GOAL OF THE EXERCISE: Quote only the span from the first line of the entries to the line containing "Ansible role for", both ends kept. Leave every picture out.

EXTRACTED MATERIAL:
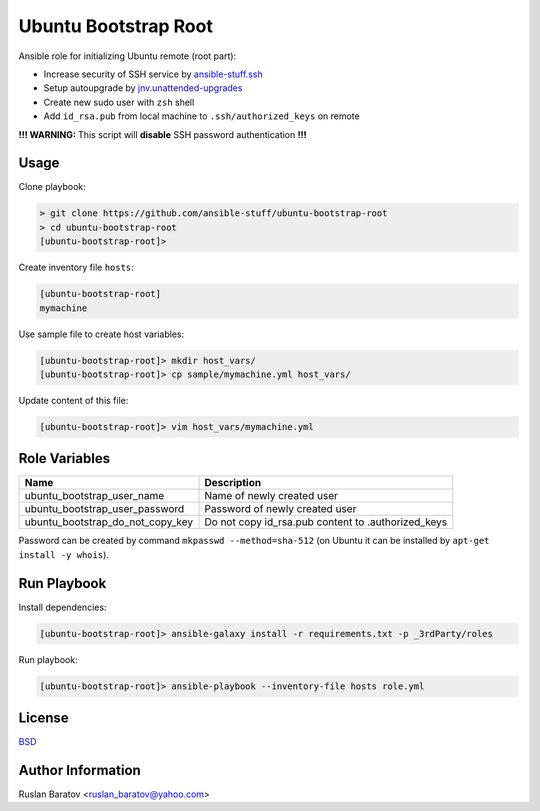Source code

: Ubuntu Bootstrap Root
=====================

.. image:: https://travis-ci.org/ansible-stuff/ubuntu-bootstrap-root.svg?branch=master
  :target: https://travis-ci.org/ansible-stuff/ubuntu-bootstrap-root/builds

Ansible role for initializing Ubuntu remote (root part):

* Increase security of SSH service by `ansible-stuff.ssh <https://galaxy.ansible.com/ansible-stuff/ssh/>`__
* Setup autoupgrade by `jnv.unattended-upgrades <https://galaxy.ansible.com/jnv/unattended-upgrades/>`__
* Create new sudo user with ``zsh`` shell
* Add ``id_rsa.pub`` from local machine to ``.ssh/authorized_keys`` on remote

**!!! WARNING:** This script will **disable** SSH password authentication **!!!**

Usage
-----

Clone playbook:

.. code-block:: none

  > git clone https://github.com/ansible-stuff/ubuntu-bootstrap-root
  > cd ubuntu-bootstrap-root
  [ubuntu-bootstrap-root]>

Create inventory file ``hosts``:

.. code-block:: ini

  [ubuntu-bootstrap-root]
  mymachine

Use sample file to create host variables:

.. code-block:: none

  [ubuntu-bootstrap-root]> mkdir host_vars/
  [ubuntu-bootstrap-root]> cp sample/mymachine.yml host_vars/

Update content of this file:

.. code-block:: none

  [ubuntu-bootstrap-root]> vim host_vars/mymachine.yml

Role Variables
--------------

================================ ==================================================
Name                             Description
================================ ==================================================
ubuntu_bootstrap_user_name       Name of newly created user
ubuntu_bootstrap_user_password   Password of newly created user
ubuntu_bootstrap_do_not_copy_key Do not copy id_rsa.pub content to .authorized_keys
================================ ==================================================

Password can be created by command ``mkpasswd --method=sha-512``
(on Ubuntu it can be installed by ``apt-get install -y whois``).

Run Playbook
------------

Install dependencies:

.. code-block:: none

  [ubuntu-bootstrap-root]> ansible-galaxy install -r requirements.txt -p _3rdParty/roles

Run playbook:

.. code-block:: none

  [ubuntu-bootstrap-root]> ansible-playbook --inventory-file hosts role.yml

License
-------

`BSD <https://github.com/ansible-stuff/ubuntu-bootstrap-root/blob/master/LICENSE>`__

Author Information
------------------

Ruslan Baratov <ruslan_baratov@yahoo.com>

FINAL ANSWER:
Source code

: Ubuntu Bootstrap Root
=====================

.. image:: https://travis-ci.org/ansible-stuff/ubuntu-bootstrap-root.svg?branch=master
  :target: https://travis-ci.org/ansible-stuff/ubuntu-bootstrap-root/builds

Ansible role for initializing Ubuntu remote (root part):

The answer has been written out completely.